Mortality Rates Based on SPECT Protocol and in Specific Patient Subsets

The annual mortality rate for the entire cohort of 16,854 patients with a normal SPECT study was 2.74%. This translates into an estimated annual cardiac mortality of 0.8% assuming that 30% of all deaths are due to cardiac causes.18,19 Patients undergoing pharmacologic stress are reported to have an annual cardiac mortality of 0.8% as compared to 0.15% among those undergoing exercise stress.16 In the 5,487 patients (32.5%) who performed treadmill exercise, the annual all-cause mortality was 0.6% which translates into a comparable cardiac mortality of 0.18% using the aforementioned assumptions. Mortality rates were also significantly higher in the following patient subsets: older vs younger; diabetic vs nondiabetic; nonobese vs obese; inpatients vs outpatients; patients with vs those without CAD; patients undergoing pharmacologic vs treadmill exercise stress testing; and those with an intermediate vs a low Duke treadmill score. All of these observations are consistent with what is currently reported for such patient subgroups undergoing SPECT imaging and indicate that our cohort was representative of patients currently referred for SPECT.

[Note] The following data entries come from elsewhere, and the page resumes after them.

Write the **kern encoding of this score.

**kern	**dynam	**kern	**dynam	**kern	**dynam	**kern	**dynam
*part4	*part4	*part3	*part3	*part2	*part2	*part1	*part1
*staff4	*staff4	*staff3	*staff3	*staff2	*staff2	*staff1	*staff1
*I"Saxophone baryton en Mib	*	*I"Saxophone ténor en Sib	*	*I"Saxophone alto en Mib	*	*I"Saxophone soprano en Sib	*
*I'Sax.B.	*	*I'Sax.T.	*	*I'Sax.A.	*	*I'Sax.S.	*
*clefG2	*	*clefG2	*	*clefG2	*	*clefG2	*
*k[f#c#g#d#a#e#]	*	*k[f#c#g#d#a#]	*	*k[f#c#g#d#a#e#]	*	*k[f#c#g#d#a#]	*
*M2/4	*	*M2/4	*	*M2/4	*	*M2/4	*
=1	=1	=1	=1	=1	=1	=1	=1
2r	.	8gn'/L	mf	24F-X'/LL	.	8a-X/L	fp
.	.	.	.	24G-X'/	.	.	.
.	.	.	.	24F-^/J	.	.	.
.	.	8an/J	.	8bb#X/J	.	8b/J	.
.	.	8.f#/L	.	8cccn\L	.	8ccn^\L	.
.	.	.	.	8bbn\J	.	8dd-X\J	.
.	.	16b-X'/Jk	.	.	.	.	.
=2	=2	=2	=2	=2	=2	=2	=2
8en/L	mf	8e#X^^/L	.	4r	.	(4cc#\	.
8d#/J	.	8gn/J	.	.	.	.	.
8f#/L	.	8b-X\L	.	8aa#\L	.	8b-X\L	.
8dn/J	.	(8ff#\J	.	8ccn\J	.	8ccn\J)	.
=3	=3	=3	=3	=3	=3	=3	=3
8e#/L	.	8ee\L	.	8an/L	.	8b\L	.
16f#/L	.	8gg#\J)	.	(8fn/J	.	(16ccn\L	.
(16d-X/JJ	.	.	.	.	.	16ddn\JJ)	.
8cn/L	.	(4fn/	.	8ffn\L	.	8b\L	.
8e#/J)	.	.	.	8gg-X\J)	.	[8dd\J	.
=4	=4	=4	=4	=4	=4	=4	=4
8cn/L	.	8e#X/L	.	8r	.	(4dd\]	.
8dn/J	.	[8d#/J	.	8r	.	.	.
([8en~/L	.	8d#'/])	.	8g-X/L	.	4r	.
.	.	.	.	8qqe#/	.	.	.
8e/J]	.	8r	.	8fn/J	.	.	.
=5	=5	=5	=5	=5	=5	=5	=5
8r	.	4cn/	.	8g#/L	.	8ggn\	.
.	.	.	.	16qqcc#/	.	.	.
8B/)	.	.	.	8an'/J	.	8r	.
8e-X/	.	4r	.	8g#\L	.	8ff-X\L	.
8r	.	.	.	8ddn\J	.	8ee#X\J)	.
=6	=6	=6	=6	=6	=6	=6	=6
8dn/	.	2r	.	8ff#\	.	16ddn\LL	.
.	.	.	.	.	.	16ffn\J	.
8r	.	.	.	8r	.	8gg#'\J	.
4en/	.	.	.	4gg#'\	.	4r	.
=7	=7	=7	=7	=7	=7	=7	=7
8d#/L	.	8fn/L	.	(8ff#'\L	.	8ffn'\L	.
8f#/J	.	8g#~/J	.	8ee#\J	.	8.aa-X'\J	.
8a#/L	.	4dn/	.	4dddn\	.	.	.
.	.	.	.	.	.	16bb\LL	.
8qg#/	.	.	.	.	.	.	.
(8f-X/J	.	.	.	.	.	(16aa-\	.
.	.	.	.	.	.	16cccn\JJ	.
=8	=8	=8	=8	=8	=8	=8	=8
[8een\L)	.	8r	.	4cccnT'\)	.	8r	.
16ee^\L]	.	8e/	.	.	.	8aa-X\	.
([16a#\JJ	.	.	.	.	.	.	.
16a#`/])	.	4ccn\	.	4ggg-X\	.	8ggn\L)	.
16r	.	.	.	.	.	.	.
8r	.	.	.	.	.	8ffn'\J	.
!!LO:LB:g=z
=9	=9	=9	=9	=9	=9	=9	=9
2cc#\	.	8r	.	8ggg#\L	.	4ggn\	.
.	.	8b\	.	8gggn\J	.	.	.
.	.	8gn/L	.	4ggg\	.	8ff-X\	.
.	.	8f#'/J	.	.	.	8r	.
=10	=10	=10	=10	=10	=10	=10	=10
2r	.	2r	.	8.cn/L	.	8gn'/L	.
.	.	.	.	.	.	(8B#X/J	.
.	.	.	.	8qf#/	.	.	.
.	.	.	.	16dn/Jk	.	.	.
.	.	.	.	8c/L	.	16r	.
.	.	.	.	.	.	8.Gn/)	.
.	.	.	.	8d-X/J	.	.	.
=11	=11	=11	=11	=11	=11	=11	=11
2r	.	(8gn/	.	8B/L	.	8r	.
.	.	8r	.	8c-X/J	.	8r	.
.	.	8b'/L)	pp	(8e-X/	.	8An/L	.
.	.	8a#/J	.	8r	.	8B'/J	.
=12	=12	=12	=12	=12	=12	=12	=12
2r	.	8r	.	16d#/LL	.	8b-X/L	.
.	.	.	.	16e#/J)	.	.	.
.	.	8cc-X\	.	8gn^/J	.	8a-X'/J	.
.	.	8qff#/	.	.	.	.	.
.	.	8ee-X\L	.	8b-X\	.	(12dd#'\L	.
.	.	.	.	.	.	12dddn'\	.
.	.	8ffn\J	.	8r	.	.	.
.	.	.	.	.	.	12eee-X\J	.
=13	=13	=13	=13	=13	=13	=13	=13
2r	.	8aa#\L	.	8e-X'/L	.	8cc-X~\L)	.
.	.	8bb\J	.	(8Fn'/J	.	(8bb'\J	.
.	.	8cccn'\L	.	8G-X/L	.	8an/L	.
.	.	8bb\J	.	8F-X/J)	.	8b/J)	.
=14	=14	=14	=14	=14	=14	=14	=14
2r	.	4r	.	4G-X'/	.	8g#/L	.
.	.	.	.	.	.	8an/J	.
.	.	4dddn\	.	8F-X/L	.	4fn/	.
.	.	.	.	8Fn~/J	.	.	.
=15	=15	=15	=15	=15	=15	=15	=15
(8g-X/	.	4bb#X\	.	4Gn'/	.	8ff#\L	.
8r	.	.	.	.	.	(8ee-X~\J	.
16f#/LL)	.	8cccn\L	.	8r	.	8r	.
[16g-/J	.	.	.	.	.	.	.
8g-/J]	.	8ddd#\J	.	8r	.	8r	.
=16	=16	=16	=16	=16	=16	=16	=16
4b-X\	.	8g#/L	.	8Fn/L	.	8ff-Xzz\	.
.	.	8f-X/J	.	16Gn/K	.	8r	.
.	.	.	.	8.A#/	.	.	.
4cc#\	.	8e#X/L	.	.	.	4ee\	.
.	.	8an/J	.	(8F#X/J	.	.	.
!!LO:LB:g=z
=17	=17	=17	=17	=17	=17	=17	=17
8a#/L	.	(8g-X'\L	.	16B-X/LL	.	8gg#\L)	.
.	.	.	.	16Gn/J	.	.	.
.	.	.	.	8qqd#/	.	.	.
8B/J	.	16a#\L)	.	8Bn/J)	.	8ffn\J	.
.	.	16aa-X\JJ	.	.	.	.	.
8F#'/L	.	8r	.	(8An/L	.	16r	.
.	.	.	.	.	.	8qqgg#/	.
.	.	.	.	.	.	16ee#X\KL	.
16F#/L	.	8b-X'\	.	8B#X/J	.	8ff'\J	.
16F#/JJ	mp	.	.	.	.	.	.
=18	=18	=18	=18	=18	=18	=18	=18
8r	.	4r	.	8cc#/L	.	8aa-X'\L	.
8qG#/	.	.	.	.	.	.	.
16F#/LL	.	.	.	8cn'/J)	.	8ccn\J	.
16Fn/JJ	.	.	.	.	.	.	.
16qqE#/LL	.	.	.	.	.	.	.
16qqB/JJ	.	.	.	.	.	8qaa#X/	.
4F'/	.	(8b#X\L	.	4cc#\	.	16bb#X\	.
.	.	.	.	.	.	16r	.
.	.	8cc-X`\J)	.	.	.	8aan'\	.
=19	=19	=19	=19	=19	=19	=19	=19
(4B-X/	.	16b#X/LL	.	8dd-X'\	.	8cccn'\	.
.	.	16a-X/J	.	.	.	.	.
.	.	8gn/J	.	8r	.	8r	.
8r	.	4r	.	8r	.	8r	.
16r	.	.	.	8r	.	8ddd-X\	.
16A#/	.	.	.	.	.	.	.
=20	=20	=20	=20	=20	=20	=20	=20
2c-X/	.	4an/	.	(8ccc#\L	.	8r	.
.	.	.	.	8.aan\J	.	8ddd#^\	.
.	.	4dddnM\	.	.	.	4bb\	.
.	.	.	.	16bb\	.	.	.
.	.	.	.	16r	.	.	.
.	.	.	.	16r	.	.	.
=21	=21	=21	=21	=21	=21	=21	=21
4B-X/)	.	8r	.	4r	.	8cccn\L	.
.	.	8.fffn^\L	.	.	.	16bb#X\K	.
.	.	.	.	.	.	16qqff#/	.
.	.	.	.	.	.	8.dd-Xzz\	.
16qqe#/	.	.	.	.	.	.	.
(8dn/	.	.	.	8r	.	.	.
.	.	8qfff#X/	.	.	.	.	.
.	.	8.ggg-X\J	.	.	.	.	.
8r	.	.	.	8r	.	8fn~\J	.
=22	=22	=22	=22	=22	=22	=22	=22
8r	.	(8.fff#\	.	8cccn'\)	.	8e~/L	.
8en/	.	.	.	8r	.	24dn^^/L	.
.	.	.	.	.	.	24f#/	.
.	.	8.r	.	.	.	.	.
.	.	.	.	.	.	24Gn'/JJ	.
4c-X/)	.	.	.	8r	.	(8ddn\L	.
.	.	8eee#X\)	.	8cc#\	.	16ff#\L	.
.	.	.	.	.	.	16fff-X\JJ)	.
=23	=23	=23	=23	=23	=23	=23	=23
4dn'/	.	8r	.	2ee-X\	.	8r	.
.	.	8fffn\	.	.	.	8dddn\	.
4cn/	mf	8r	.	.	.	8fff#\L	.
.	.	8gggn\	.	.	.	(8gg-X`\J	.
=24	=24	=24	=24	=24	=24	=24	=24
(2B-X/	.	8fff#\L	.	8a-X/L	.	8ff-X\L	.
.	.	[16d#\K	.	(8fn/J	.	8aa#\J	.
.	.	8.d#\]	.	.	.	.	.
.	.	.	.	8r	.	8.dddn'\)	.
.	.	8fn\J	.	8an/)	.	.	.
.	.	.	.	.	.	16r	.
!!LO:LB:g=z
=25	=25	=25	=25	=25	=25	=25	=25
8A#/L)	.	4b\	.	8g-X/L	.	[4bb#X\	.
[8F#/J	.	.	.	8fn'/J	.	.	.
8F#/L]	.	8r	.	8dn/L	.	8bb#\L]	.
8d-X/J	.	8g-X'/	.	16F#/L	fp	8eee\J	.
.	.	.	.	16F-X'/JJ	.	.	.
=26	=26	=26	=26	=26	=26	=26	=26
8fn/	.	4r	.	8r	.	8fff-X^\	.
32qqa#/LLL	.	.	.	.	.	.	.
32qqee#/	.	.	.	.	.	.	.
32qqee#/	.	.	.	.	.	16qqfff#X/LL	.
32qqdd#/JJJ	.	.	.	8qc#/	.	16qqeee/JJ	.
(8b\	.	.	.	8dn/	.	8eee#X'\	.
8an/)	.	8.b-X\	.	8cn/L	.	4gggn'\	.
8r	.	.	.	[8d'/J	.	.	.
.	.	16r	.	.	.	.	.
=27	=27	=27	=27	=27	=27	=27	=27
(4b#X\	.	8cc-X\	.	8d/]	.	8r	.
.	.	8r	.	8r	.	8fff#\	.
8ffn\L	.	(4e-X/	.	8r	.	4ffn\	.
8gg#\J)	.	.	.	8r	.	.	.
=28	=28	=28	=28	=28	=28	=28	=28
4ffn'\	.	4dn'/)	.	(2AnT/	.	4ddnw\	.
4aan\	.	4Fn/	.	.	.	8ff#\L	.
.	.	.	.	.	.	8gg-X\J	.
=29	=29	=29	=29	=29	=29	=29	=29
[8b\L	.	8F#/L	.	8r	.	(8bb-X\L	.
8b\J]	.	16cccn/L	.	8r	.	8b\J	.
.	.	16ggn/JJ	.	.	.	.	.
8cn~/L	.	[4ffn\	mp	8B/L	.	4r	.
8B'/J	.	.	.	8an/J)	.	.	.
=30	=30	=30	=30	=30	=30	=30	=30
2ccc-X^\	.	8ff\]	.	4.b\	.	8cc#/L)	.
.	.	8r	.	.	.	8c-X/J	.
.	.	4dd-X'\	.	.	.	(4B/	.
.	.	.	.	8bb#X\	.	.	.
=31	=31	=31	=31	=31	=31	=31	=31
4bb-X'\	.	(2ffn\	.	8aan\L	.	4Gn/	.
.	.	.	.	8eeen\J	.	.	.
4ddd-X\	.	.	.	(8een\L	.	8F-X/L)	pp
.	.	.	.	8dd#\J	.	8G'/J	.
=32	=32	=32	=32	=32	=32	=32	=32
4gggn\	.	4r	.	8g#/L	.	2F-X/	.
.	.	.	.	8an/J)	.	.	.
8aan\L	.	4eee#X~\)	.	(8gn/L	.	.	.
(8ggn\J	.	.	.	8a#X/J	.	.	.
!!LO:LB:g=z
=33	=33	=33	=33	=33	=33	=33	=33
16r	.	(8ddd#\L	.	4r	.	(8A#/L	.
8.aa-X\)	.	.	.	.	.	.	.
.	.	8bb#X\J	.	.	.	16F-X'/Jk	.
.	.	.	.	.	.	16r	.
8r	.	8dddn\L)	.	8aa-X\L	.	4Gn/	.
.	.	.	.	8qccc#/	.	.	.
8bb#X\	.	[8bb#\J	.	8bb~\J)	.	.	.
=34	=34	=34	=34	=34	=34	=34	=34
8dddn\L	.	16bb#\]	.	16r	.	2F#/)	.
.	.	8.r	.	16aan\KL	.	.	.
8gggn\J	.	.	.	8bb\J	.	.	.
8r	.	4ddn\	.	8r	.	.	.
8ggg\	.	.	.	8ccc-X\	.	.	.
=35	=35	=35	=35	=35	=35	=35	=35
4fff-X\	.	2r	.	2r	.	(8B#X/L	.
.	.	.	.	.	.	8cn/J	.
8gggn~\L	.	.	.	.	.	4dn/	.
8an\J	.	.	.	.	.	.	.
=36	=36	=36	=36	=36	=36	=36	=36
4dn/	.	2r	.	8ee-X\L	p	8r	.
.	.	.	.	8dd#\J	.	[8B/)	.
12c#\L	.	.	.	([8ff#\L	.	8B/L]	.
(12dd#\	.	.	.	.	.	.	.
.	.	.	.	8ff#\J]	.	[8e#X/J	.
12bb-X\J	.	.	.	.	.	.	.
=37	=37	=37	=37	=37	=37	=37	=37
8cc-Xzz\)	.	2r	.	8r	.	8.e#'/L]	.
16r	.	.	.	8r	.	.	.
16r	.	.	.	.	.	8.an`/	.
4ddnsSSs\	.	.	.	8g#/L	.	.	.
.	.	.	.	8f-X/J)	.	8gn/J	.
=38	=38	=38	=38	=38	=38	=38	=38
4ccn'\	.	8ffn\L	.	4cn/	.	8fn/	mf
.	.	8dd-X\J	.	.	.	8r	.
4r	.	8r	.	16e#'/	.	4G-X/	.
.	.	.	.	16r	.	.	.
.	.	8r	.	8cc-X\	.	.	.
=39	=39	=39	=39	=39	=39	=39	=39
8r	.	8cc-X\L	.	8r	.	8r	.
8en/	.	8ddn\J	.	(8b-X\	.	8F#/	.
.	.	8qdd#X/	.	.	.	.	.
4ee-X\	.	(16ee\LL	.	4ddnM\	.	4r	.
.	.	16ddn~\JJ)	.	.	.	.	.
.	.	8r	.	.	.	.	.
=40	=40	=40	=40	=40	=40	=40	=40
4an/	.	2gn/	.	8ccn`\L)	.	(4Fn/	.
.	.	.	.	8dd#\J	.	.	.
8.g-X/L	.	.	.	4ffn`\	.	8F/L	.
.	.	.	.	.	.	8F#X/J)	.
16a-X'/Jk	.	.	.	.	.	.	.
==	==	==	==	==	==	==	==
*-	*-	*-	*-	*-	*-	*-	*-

Although mortality rates differed based on the above considerations, there were no significant differences in overall mortality rates (Figure 2) or in mortality rates among the important patient subgroups mentioned above based on stress-only vs stress + rest imaging (Figures 3, 4, and 5). In this regard, elimination of rest imaging in patients with normally appearing stress images was safe and did not result in a worse outcome due to misdiagnosis.

Figure 2
figure 2

Survival curves for the entire cohort according to SPECT protocol based on whether patients with a normal single-photon emission computed tomographic myocardial perfusion imaging (SPECT) had stress-only vs additional rest imaging (A) or stress-only vs stress-rest or rest-stress imaging (B). From Chang et al.12

Figure 3
figure 3

Survival curves based on female (A) or male (B) gender for each SPECT protocol. From Chang et al.12

Figure 4
figure 4

Survival curves based on the presence (A) or absence (B) of diabetes mellitus for each SPECT protocol. Diabetics had a significantly higher mortality rate than nondiabetics but death rates were similar in the 2 imaging protocols. From Chang et al.12

Figure 5
figure 5

Survival curves based on the presence (A) or absence (B) of coronary artery disease (CAD) for each SPECT protocol. Patients with CAD had a higher mortality rate than non-CAD patients but irrespective of the imaging protocol used to evaluate them. From Chang et al.12

Conclusion

Our results reinforce that additional rest imaging is unnecessary in patients with a normally appearing initial stress SPECT when the images are of good quality and can be interpreted confidently by an experienced reader. Stress-only imaging is applicable to the large majority of patients referred for SPECT imaging and only excludes those with clear evidence of previous myocardial infarction and/or known congestive heart failure. A strategy of initial stress imaging with selective rest imaging only among those with equivocal or clearly abnormal stress results should lower cost by eliminating unnecessary imaging time and radiopharmaceutical doses, improve laboratory throughput and significantly lower radiation exposure in a substantial percentage of patients. Since the publication of our results, another large study has reported similar findings with no difference in total or cardiac mortality among 4,910 patients undergoing stress-only vs conventional imaging who had normal test results.20 There comes a time when change is necessary—our time is now. A stress/rest protocol should be embraced as the preferred imaging strategy for most patients and endorsed as such by ASNC in their imaging guidelines.